What to produce:
Give back the lines of the listing below word for word, from the very first line through the line that contains "geriatriei și longevității.", with both ends included.

Source data:
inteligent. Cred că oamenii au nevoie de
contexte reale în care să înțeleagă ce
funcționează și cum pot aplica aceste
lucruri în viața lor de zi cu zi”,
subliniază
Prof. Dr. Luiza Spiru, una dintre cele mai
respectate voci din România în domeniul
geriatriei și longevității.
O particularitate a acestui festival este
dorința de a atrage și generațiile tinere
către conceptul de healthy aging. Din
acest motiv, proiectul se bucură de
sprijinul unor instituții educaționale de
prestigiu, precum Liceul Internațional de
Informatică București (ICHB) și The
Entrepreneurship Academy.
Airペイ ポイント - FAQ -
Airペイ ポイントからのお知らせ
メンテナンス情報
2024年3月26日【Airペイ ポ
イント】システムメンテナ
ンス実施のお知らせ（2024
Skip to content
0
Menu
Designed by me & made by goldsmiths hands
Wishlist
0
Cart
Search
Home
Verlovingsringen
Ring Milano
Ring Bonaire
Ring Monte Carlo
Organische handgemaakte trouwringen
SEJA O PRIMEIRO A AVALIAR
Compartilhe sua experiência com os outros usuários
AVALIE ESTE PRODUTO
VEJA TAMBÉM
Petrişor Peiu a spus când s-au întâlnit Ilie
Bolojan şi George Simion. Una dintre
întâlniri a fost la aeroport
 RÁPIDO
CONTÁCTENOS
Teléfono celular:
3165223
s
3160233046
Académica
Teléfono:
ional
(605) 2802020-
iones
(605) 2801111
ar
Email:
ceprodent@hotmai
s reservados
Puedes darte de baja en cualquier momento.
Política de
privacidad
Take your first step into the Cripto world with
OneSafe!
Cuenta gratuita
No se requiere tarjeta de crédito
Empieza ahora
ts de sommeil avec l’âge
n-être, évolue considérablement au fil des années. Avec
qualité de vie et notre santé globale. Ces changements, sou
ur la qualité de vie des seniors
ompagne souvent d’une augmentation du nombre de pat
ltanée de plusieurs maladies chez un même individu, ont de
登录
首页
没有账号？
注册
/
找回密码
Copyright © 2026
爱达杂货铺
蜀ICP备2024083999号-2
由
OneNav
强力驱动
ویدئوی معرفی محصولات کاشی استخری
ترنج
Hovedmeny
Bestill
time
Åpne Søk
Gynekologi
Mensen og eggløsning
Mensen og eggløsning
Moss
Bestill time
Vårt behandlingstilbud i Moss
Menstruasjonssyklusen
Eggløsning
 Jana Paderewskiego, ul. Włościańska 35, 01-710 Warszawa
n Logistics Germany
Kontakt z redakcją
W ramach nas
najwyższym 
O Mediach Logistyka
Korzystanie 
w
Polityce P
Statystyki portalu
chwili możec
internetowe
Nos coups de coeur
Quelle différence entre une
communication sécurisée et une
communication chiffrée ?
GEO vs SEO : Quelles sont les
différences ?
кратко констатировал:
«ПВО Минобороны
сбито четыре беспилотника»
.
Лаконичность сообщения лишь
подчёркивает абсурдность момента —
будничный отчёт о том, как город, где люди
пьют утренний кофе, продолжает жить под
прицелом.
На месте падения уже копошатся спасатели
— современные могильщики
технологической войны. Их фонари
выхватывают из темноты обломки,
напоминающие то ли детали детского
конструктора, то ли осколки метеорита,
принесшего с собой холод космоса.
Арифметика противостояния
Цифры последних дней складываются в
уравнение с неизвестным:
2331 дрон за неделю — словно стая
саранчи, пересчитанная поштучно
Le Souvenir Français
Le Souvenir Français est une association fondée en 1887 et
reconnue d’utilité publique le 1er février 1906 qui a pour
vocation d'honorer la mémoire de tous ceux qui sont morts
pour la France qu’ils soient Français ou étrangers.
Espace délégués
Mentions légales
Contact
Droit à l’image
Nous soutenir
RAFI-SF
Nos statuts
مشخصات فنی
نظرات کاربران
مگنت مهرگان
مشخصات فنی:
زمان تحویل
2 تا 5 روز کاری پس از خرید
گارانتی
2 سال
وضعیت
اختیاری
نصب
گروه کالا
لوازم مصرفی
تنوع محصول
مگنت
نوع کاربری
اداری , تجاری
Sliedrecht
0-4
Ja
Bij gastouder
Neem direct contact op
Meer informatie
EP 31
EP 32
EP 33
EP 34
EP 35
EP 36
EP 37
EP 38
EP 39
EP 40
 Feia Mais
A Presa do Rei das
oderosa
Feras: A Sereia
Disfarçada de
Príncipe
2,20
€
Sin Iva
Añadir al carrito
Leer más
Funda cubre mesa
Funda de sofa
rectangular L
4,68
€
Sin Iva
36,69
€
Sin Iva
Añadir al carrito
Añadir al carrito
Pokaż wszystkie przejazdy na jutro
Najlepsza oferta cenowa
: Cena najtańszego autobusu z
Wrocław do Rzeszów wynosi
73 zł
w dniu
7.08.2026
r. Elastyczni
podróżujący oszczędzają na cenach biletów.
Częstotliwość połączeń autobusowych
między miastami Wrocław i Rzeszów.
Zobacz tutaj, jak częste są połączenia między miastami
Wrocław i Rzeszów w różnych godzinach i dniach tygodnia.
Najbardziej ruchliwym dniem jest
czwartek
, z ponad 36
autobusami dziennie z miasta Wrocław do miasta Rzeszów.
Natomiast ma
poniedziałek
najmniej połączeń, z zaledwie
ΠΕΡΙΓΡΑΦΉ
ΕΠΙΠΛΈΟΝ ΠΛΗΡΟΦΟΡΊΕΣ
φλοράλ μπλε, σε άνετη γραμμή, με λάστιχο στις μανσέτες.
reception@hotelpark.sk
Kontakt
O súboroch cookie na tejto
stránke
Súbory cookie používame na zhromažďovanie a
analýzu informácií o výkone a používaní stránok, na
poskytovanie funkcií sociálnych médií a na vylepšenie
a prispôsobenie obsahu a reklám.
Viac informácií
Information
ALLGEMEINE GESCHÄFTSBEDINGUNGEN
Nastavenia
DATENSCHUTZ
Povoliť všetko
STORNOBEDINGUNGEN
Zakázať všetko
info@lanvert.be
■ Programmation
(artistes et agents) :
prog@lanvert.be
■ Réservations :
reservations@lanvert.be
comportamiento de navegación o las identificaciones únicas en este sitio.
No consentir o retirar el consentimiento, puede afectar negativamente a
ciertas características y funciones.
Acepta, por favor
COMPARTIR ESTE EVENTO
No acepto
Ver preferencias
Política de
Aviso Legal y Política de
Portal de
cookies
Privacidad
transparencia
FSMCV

Output for this exercise:
inteligent. Cred că oamenii au nevoie de
contexte reale în care să înțeleagă ce
funcționează și cum pot aplica aceste
lucruri în viața lor de zi cu zi”,
subliniază
Prof. Dr. Luiza Spiru, una dintre cele mai
respectate voci din România în domeniul
geriatriei și longevității.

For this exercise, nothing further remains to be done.